Knowing how to calculate taxable income and tax payable are necessary skills that everyone should master. Having knowledge when it comes to taxation not only saves you accounting fees attached to filing tax papers, but also gives you a better appreciation of taxes and its utilitarian purpose. In this article, learn how to calculate taxable income.
What compromises taxable income?
In studying taxation, the first question that is usually asked is "What compromises taxable income?" It should be noted that not all income, entities and institutions are taxable. Income As a general rule, all income from both full-time and part-time are included in the computation of taxable income. Income is the value one gets from service rendered, products delivered, interest on loans, bank deposits and other sources. Income that you earn from partnerships and dividends received from corporations also compromises of taxable income. Rental income and pension income are also part of a person's taxable income. Common non-taxable income in the United Kingdom On the other hand, there are certain forms of income that are exempted from taxable income. The most common non-taxable income in the United Kingdom include disability allowances, maternity allowances, pension credit, child benefit and Young Person's bridging allowance among others. Income from taxable sources should be added together to arrive at the gross taxable income.

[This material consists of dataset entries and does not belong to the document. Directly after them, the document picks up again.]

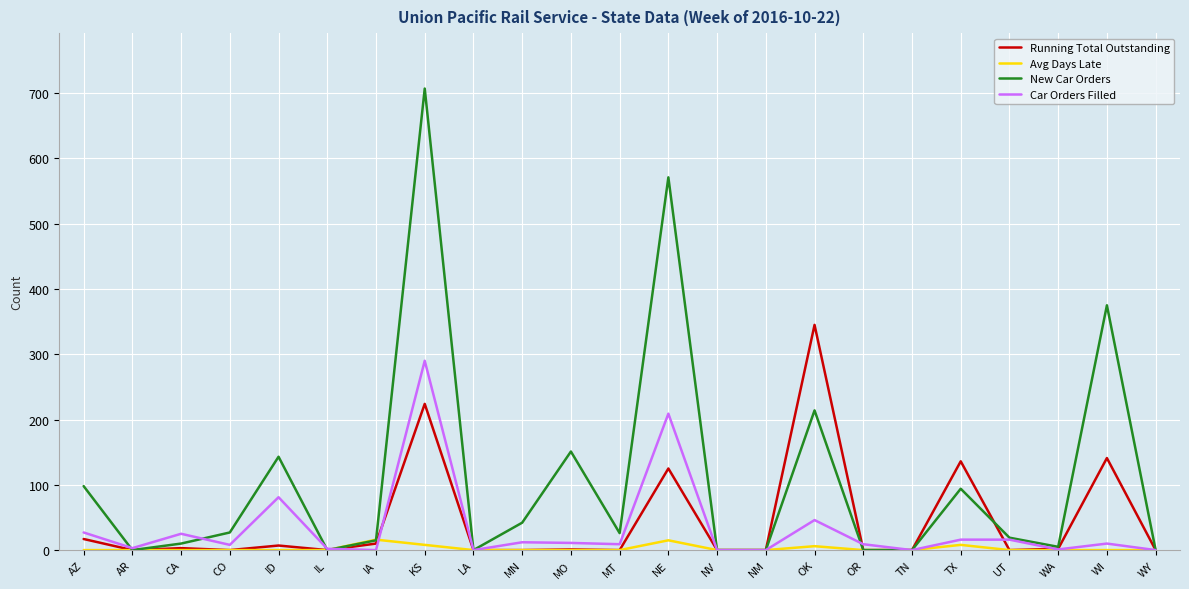

What are all the series names shown in the legend?

Running Total Outstanding, Avg Days Late, New Car Orders, Car Orders Filled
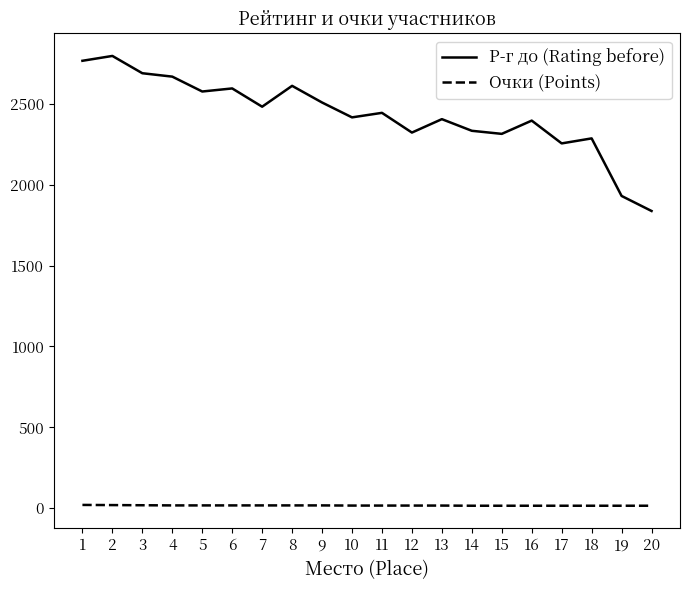

At 11, list the series in order from smallest to largest.

Очки (Points), Р-г до (Rating before)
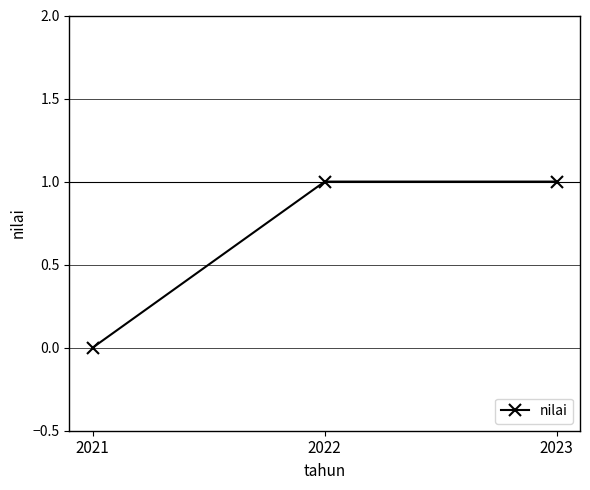

What is the value of the 2nd point from the left?

1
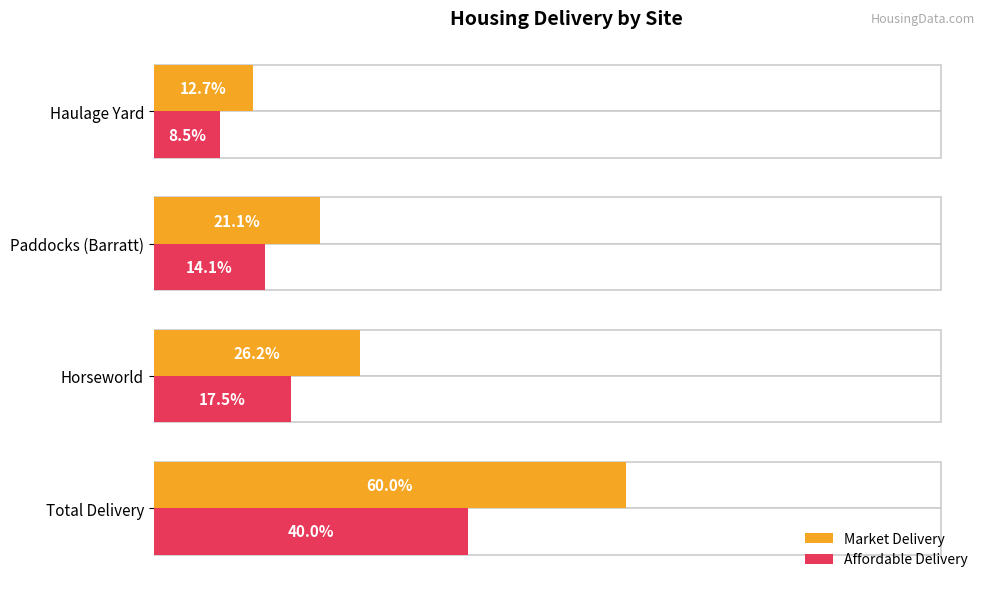

Is it true that Affordable Delivery equals 8.2 at Haulage Yard?

False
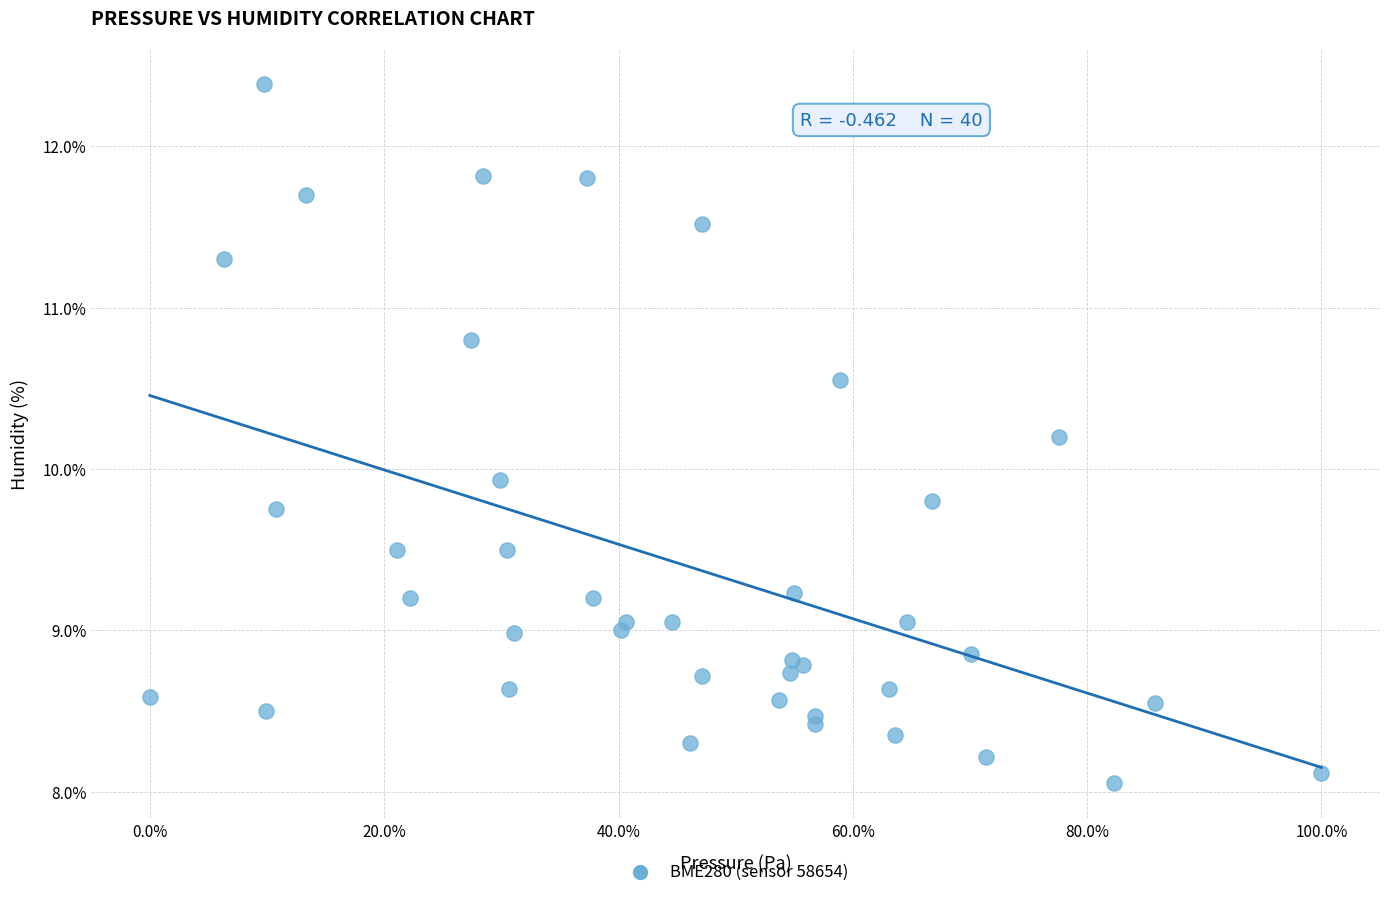

What Y value in the scatter plot is closest to 10?

9.9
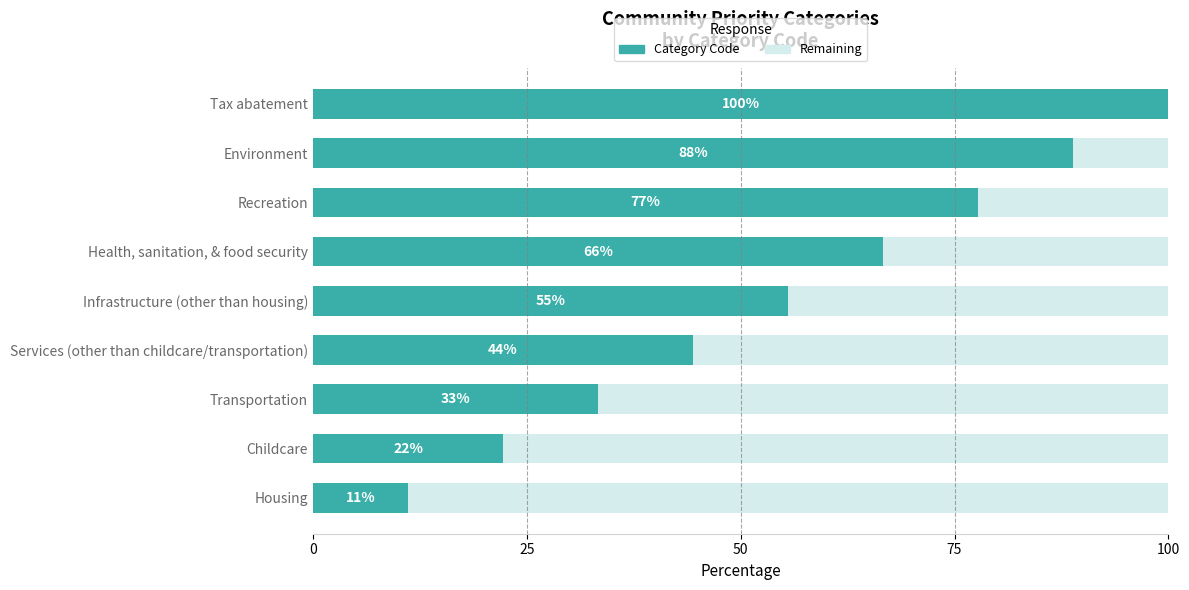

What are all the series names shown in the legend?

Category Code, Remaining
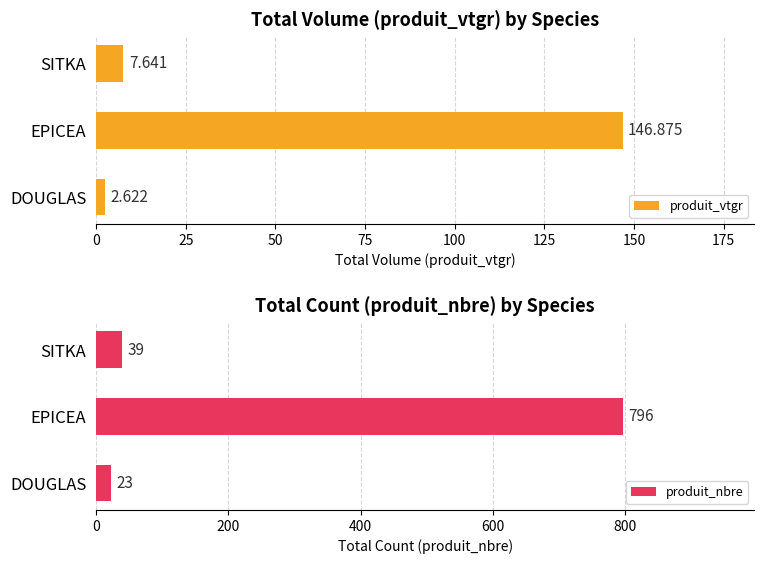

Where is produit_vtgr nearest to the value 74?

SITKA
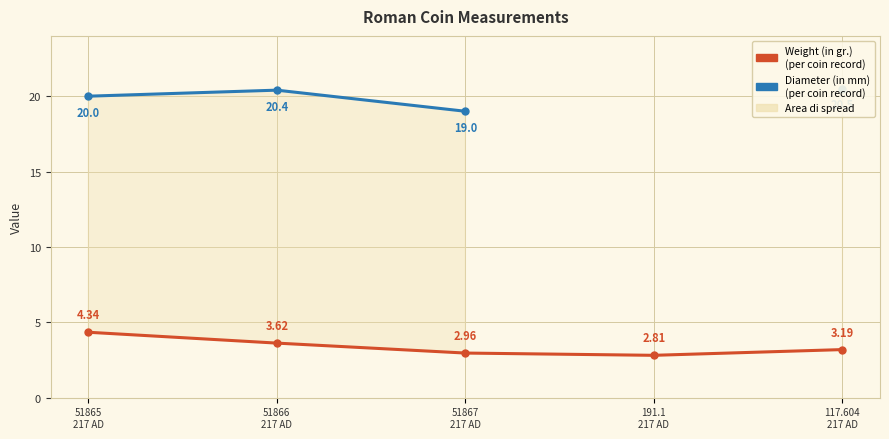

What position from the right is 51866
217 AD?

4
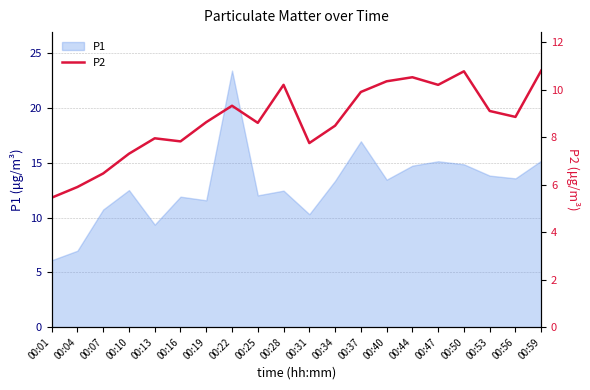

What is the smallest value displayed?

5.5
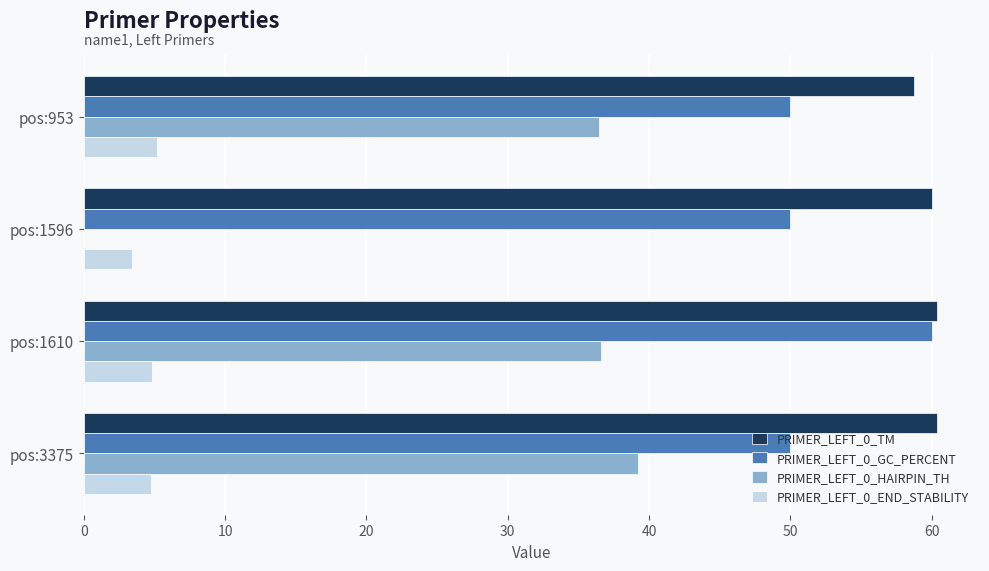

What is the maximum value for PRIMER_LEFT_0_GC_PERCENT?

60.0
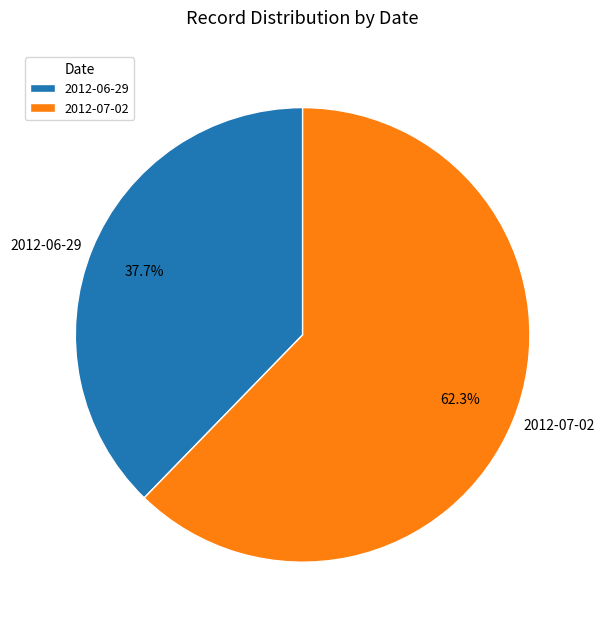

What percentage do 2012-07-02 and 2012-06-29 together represent?

100.0%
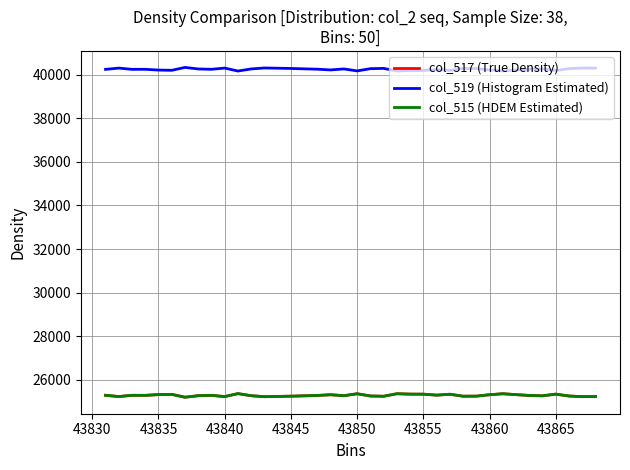

Does the chart have visible grid lines?

Yes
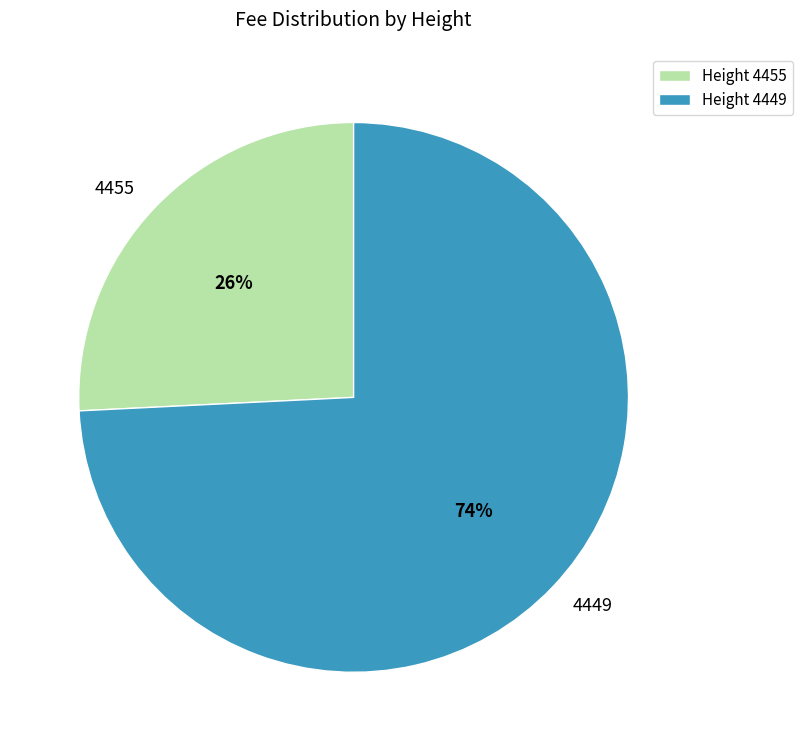

Is there any slice that represents more than half of the pie?

Yes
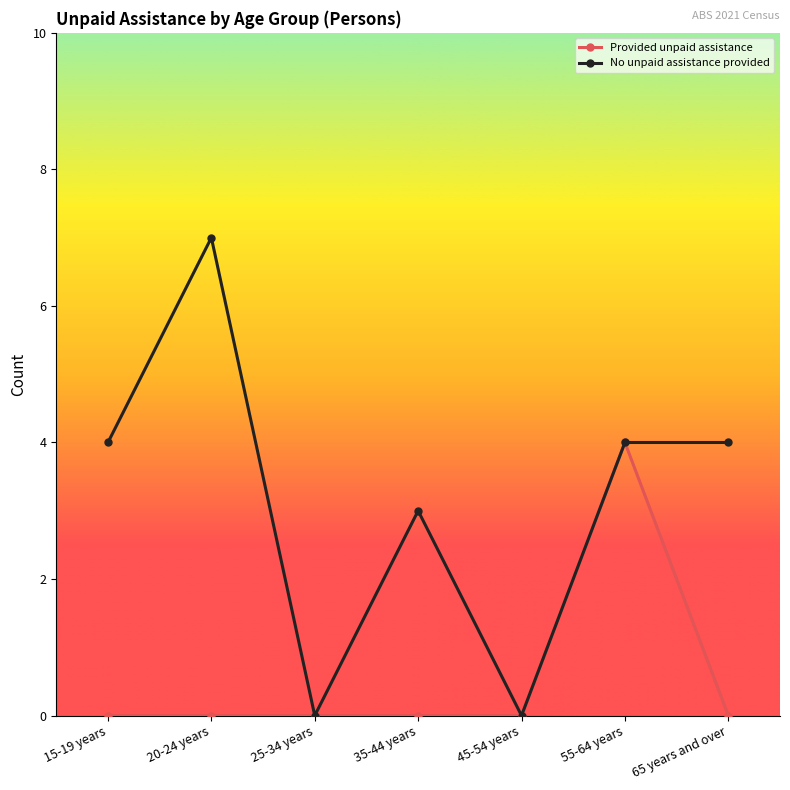

Which series changed the most between 15-19 years and 20-24 years?

No unpaid assistance provided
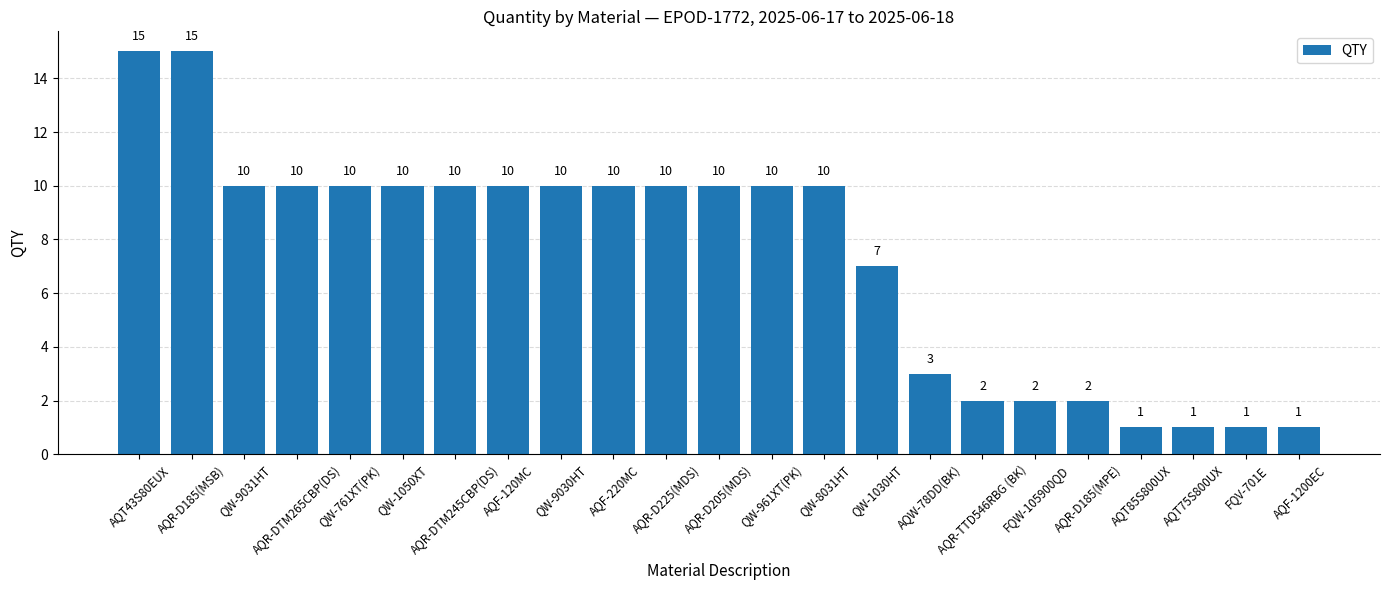

Reading left to right, list all the values displayed in this chart.

15	15	10	10	10	10	10	10	10	10	10	10	10	10	7	3	2	2	2	1	1	1	1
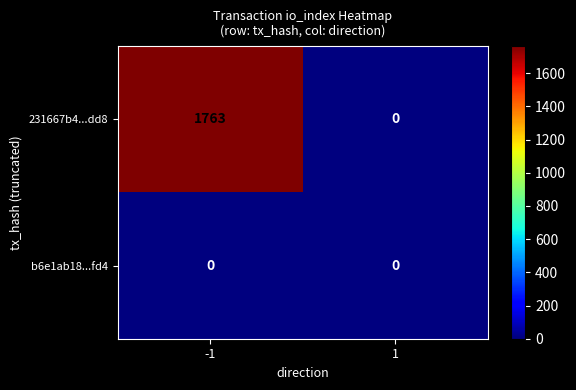

True or false: b6e1ab18...fd4 has a value of 0 at 1.

True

Personal and other special tax allowances
After getting the gross taxable income, you should now deduct personal and other special allowances. Obviously, the main concept behind personal and special tax allowances is that a person works to provide for himself and his family. Personal allowance In the UK, the basic personal allowance of an employed person, aged 65 below, is set at £7,475 with an income limit of £100,000. On the contrary, people who are aged between 65 - 74 and 75 years above, are given basic personal allowances of £9,940 and £10,090 respectively, with limits of £24,000. Apart from the personal allowances, other special tax allowances such as married couple allowance, blind person's allowance and other tax reliefs are given by the UK government.
Different tax rates
After deducting allowances and exemptions from the gross taxable income, you now arrived at the taxable income that will be used as basis for your tax payable. In computing for tax payable, certain tax rates should be noted. Taxable income For taxable income less than £2,560, the tax rate is 10 percent, for more than £2,560 but less than £35,000, the tax rate is 20 percent while for taxable income more than £35,000 but less than £150,000, the tax rate is 40 percent. Lastly, for taxable income more than £150,000, a 50 percent income tax rate shall be applied.